Originally posted by glassinc
Hi,
I've only a comment on your last spy short, the blue arrow where it states 1st option to cover high volume panic selling.
I disagree that, that was your 1st option, 4 bars earlier on a range expansion down bar with the highest volume was the best place imho. That was an open @ high close @ low, I understand you may have been waiting for additional follow thru.
I've browsed you your journal, & this has been Very unselfish sharing on your part. As well as the fact that you take others comments & critques w/o taking offense. I realize there are many others on these boards that do the same, Kudos to them also!!
I wish you contiued success on your journey, & may you continue to benefit others thru your sharing.
God Bless & GFtY! Kelly
Hi Kelly-
Just saw your post. The Chart was mine, not Tonys.
Although you probably figured that out after you submitted the
posting. I was trying to help him realize that he is wasting his
time and more importantly his money trading the Stock market
Las Vegas style. His methodology reminds me of someone who
sits in front of a slot machine and pulls the handle. Yeah, sure
sometimes you'll get a payoff. My submission would be to place yourself in front of a Betty Boop Slot and go to towne. You'd be a lot more entertained in my opinion. Now, with that said, and all due respect to Tony, and I do mean that sincerely. I respect him
very much for his postings and what he has accomplished. In that sense his attempts are Not a waste of time.
However, back to my chart and your one comment on the "Blue Arrow." I have no idea how long you've been trading. At anyrate that is not important for now. We will have different opinions. The volume expansion bar that you noticed opening on High and Closing on Low is a capitulation selloff to be sure. However, to attempt a cover on that very same bar is NOT the best bar to attempt to buy to cover. Although technically speaking there are bars before that which give you an option to cover. The point I am trying to make to Tony is he must not only have a reason to take the trade but also he must look for the opportunity with the Most likely and Highest probability of follow through. The Volume expansion Bar is Not that bar.
Two things.:
1) when attempting to cover on that bar one needs to "lead the market" quite a bit. In other words you need to be buying at least above the best bid and more likely need to be lifting the lowest offer, more likely going behind the best offer, meaning crossing the market and bidding significantly above the inside market. In a fast enough moving stock that is falling at an increasing rate the .01 spread that might be typically present could in fact be widening or widened to say .05 or more.

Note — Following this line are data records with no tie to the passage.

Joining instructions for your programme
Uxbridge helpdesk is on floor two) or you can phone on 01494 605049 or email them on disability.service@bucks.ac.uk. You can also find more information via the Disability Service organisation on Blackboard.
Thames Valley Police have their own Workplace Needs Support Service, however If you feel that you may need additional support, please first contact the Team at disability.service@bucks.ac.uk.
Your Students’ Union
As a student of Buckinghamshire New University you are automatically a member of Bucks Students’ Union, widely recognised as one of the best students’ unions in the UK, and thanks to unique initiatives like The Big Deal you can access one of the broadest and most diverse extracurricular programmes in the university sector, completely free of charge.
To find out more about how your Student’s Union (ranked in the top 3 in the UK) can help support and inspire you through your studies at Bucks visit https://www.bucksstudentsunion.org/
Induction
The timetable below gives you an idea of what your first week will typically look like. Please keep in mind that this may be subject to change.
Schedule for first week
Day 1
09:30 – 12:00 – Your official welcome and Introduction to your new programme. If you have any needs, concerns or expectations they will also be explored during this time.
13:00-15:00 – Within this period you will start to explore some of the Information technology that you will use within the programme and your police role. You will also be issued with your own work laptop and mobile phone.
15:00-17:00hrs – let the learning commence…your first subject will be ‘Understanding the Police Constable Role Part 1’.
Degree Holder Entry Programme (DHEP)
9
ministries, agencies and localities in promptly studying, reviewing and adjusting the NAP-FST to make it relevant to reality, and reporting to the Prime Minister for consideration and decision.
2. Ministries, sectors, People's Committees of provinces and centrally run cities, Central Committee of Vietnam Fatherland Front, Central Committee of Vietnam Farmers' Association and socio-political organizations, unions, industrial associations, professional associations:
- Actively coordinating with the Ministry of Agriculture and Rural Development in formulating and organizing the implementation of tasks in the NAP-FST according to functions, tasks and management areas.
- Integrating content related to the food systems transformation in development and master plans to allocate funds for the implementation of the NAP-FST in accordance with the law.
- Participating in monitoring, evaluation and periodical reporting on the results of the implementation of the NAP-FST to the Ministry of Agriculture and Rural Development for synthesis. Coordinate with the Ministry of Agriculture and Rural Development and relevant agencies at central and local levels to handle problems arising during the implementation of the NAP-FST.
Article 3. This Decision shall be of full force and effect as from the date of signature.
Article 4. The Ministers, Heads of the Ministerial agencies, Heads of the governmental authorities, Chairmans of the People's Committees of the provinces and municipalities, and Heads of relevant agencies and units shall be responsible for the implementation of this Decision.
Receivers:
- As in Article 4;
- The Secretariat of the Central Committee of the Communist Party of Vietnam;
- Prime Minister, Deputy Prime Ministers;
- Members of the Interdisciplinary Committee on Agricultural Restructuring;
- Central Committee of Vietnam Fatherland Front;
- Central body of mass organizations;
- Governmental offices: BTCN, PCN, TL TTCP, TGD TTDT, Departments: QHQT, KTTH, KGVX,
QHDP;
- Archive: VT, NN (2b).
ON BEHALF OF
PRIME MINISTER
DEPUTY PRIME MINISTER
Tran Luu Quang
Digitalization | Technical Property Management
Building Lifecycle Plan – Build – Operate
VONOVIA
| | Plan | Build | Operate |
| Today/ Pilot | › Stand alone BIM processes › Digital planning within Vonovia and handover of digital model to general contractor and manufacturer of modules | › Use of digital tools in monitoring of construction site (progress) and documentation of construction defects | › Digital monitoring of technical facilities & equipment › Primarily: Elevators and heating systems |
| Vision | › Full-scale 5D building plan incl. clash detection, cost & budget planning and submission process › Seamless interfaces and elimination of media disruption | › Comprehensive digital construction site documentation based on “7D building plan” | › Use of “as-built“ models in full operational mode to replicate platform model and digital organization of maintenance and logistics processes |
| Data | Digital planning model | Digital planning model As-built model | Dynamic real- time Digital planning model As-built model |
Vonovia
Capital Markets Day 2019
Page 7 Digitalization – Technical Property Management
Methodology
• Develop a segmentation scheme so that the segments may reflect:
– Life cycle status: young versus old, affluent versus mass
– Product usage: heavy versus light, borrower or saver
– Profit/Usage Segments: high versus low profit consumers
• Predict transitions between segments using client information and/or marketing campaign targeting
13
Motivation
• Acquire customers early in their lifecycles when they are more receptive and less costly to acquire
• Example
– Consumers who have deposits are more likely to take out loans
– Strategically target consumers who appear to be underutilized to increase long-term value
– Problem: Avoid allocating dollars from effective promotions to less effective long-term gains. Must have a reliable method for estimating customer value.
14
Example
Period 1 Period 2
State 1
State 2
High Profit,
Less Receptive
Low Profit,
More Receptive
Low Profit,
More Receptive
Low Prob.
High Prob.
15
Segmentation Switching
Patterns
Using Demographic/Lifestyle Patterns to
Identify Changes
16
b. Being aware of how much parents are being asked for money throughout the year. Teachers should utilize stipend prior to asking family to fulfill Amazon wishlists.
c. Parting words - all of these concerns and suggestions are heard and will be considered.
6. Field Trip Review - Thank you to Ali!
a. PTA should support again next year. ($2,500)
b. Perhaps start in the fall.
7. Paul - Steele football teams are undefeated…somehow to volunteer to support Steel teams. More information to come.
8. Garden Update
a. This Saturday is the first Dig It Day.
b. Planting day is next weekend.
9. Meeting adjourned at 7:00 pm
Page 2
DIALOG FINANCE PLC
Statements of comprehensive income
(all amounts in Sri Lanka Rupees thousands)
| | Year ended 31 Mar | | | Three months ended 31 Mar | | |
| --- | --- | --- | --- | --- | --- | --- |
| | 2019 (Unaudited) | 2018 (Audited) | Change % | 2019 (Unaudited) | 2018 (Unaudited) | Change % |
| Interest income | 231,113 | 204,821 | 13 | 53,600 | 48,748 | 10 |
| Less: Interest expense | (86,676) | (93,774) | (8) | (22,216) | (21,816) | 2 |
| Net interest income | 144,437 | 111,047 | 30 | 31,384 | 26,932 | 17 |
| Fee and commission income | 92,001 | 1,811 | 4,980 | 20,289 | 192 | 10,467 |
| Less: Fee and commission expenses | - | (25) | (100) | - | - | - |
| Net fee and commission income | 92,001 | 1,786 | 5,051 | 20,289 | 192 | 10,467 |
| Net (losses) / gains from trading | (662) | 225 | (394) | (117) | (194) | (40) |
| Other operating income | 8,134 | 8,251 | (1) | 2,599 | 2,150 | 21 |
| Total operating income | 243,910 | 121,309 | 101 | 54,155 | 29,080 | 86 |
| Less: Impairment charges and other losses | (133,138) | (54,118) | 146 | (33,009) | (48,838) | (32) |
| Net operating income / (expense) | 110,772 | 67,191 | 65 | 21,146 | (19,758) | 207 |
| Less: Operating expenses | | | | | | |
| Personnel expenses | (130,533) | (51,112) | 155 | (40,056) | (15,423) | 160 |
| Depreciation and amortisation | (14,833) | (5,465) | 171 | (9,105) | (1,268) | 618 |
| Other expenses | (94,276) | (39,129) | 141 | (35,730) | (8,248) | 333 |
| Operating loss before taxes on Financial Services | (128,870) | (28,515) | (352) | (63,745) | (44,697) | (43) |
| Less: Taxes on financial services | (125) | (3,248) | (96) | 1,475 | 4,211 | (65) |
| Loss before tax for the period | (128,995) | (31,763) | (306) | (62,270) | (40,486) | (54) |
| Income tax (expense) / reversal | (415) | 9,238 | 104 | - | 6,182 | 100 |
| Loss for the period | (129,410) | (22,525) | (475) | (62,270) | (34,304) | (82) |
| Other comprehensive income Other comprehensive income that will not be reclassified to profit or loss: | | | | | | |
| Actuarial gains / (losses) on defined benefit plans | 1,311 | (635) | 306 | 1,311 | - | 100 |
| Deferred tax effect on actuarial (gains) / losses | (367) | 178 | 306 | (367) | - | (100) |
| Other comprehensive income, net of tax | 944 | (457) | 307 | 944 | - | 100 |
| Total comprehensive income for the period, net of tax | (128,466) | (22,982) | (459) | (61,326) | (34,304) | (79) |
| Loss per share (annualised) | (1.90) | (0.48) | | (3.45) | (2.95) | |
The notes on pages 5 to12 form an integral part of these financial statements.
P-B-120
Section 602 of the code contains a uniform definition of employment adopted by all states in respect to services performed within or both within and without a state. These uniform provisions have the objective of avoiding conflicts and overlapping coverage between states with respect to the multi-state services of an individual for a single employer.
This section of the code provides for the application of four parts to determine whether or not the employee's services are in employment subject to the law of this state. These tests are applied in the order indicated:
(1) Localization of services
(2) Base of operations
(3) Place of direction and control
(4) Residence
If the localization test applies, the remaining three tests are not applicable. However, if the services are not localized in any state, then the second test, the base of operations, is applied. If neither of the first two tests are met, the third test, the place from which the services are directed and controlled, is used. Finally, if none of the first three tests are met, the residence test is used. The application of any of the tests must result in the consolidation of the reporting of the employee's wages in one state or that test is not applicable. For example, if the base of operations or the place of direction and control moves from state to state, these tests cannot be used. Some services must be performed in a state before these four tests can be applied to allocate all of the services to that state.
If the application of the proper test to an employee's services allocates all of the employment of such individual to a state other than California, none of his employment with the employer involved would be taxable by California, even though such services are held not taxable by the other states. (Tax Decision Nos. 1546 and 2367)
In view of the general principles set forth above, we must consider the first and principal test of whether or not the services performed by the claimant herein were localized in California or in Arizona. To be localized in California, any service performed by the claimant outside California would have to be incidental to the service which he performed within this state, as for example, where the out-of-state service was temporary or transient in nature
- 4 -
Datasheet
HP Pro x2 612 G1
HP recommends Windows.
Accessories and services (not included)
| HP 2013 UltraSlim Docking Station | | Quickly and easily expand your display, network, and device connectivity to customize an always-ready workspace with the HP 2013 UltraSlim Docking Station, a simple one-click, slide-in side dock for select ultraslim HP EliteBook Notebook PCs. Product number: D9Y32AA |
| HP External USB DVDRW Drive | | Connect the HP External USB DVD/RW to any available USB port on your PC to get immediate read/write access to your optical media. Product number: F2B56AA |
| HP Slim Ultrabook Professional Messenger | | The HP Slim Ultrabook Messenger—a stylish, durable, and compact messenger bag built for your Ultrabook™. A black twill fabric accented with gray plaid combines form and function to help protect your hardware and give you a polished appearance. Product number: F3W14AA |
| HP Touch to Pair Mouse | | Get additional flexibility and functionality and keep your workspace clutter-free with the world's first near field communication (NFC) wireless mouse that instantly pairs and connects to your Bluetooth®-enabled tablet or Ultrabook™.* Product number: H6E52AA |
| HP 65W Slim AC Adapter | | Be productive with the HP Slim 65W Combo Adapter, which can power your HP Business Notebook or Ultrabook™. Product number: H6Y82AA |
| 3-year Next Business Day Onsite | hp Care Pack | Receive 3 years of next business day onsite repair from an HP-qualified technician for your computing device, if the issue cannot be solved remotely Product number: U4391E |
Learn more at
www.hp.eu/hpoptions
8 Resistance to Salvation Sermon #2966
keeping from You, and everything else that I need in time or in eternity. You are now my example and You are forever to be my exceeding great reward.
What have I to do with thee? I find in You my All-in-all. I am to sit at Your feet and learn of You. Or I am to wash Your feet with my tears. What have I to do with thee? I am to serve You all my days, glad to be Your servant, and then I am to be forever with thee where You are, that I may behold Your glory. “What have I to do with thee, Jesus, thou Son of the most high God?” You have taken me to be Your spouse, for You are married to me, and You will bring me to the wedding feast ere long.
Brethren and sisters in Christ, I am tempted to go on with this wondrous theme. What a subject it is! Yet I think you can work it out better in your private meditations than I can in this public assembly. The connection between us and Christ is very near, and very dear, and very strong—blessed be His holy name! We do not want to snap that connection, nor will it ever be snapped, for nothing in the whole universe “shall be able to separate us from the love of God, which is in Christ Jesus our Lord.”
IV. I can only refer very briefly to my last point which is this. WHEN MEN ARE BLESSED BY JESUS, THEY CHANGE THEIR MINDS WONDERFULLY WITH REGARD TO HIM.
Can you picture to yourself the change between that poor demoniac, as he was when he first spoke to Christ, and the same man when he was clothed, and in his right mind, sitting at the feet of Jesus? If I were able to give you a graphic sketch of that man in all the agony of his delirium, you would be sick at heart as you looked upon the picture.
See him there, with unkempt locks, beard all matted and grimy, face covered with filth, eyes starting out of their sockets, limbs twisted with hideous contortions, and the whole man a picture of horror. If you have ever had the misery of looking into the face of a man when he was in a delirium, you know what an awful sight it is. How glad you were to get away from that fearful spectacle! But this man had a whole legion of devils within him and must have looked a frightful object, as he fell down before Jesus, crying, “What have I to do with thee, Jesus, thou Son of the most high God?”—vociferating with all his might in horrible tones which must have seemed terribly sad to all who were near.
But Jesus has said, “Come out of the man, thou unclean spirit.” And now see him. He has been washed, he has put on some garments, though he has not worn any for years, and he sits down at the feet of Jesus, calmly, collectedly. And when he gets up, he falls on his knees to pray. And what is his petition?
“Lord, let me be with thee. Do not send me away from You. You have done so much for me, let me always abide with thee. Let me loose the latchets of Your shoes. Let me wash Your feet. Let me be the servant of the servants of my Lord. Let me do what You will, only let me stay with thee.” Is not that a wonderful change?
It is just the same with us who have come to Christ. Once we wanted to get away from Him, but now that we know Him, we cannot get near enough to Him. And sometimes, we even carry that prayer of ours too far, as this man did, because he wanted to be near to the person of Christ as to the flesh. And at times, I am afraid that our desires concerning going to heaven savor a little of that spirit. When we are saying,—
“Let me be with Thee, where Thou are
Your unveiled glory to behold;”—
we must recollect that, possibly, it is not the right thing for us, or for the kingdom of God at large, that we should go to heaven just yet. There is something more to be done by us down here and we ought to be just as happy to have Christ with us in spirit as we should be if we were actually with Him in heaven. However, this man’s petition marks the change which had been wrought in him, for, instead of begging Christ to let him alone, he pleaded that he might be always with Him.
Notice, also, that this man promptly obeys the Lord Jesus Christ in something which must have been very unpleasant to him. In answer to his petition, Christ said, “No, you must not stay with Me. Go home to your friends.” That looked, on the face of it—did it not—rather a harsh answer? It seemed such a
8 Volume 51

At the pace that bar was moving, even if you did say lead the pack on the intrabar reversal from the low to the close, you have introduced even more risk(of leaving even more money on the table) to the equation. Whereas, your buy-to-cover actions could be closing the spread unnecessarily back to a penny or less you will certainly not be participating in any potential further follow through to newer lows.
2) The speed at which the price fell is half to even sometimes a 1/3 as fast as the capitulation bounce. That is to say that attempting to cover on a super fast candle such as the one we are referring to as the Volume Expansion bar is in my opinion not good. You are at the very least chasing the best bid back up or covering by catching a falling knife. In either case you've left money on the table and were only taking profits based on "extreme" nature of the capitulation.
Moreover, in retrospect one can of course see that there were lower lows to be realized. Closing price consolidation on the following bars would give you your first sign that a reversal was in the making. At that point a trader would have some true grounds for which to base a next trade on. The Blue arrow I pointed out was an attempt to point out the "Safest" entry point for Tony on a buy-to-cover order with some conviction behind it.
On the Blue arrow bar the price moves back up over the high of all 3 bars before it. Cover your short definitely. Entry for a long position...potentially. There again, with consideration to price, a long should be taken right at the point the price moved over the high of the previous bar.
Placement of a tight stop behind it(.05-Precision is everything to me, if I'm wrong in .05, then I don't need to be in the trade), then you have a setup for what turns out to be a scalp trade that will give you time to calculate market direction. Moreover, and more importantly even if no profit is taken and your stop gets hit 3 bars later, you will have the necessary conviction to put on a short trade based on price action in relation to the overhead trendline and the confirming downward moving averages.
Hope I've thoroughly explained my trading decision on the Blue buy-to-cover arrow.